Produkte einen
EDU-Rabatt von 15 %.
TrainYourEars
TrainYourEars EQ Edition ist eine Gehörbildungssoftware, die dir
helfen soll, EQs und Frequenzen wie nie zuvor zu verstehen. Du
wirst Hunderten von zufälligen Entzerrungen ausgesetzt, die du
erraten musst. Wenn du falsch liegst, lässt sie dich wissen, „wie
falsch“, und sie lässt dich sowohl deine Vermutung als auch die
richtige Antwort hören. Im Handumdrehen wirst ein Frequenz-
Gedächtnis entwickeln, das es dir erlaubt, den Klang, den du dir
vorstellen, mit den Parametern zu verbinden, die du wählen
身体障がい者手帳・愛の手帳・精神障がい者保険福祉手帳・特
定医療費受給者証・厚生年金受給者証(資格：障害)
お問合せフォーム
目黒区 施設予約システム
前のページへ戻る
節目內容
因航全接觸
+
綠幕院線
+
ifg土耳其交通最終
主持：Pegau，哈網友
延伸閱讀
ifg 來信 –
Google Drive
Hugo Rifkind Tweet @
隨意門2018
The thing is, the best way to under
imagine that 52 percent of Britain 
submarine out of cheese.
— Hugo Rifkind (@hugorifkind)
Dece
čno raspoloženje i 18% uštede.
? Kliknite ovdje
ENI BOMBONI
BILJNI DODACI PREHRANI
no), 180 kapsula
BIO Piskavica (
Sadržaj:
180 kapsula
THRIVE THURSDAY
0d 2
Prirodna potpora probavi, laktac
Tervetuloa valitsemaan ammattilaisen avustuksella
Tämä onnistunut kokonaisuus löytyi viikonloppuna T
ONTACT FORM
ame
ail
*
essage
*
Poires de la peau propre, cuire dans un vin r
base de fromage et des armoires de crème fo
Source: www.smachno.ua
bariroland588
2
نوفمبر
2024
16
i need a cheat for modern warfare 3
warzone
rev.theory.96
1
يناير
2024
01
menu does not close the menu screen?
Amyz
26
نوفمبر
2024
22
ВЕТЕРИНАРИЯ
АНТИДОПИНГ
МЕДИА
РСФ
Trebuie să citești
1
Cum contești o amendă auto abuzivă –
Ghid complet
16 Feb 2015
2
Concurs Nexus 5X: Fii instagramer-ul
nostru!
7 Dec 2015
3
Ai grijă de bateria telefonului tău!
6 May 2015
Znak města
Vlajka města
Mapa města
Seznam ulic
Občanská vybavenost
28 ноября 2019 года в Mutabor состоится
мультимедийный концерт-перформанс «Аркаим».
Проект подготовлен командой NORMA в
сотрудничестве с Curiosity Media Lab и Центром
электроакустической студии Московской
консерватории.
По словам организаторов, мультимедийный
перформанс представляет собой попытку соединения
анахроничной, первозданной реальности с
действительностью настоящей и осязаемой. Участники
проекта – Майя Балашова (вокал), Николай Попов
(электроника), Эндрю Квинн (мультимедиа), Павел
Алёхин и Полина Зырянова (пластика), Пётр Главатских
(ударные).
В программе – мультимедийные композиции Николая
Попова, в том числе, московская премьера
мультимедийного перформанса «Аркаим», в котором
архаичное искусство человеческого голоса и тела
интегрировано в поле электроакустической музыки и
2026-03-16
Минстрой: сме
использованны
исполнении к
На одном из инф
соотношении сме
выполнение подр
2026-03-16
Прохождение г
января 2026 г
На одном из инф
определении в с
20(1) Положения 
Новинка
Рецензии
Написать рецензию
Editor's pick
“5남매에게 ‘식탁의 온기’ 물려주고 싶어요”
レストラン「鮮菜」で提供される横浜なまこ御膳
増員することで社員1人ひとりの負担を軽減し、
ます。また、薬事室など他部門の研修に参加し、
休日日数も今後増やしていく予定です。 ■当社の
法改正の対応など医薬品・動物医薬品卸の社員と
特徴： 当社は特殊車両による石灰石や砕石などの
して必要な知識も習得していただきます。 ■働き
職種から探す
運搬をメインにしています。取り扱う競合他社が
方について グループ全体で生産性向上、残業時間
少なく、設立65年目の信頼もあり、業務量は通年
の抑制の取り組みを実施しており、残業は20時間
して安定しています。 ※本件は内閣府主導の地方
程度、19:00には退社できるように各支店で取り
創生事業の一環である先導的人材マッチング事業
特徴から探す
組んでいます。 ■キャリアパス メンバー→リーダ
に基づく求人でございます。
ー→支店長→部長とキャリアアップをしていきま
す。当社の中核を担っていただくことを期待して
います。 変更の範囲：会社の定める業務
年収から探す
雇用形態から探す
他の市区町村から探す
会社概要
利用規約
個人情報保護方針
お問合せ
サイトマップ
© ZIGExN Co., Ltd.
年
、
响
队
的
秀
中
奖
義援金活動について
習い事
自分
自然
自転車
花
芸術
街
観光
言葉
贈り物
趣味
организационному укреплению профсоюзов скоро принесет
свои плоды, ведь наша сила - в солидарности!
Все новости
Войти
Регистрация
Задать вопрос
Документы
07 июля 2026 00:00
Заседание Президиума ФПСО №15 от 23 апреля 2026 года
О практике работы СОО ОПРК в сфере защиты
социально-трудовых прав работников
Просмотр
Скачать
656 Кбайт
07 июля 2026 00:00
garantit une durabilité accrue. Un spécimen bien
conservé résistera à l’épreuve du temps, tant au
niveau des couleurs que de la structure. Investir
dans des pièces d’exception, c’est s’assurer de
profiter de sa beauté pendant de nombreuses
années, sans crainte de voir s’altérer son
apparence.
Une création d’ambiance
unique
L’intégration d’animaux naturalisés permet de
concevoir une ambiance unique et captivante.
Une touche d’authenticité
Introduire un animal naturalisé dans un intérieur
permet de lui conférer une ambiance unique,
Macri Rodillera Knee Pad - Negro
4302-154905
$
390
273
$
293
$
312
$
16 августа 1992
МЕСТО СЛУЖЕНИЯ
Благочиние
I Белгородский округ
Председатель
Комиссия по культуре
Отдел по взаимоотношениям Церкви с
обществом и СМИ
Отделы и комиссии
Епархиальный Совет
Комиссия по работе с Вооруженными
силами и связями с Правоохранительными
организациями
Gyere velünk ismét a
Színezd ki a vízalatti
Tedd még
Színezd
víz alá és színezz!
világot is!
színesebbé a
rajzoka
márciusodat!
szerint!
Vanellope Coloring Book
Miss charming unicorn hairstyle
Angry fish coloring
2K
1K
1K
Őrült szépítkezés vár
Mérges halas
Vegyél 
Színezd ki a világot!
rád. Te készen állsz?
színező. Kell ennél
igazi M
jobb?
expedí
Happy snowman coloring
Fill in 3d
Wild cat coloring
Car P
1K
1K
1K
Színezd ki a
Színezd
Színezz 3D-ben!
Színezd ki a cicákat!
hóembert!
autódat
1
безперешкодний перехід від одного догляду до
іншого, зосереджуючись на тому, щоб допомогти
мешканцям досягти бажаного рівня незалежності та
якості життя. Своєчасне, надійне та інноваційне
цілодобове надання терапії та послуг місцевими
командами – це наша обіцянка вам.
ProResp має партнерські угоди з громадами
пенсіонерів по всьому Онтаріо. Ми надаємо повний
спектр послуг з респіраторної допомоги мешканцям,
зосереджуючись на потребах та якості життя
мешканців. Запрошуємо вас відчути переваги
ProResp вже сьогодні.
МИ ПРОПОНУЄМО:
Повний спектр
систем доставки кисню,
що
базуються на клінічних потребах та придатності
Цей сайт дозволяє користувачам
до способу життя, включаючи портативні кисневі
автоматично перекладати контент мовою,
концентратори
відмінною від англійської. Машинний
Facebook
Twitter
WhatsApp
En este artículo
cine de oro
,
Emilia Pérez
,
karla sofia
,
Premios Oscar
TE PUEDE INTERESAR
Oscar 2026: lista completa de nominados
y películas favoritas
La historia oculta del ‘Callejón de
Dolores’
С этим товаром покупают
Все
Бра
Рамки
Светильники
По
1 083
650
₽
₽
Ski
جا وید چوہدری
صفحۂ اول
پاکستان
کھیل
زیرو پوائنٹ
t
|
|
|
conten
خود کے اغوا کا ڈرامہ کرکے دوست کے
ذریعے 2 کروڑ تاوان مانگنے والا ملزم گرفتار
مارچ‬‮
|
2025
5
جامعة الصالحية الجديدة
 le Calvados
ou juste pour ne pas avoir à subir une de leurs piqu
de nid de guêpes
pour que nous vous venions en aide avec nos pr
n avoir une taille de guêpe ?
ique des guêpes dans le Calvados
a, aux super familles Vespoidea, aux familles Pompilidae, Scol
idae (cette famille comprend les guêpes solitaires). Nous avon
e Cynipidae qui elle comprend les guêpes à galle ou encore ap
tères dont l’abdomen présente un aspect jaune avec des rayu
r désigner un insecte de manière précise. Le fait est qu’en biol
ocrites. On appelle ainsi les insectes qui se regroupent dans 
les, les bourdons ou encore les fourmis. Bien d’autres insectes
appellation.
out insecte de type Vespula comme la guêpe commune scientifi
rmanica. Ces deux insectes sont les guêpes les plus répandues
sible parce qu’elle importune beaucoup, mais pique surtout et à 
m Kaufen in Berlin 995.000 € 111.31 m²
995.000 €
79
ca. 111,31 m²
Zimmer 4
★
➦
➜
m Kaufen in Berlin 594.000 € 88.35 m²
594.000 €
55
○ ○ ○
What the task asks | Report every line above that contains the word "послуг", copying each such line in full.

Solution to this task |
цілодобове надання терапії та послуг місцевими
спектр послуг з респіраторної допомоги мешканцям,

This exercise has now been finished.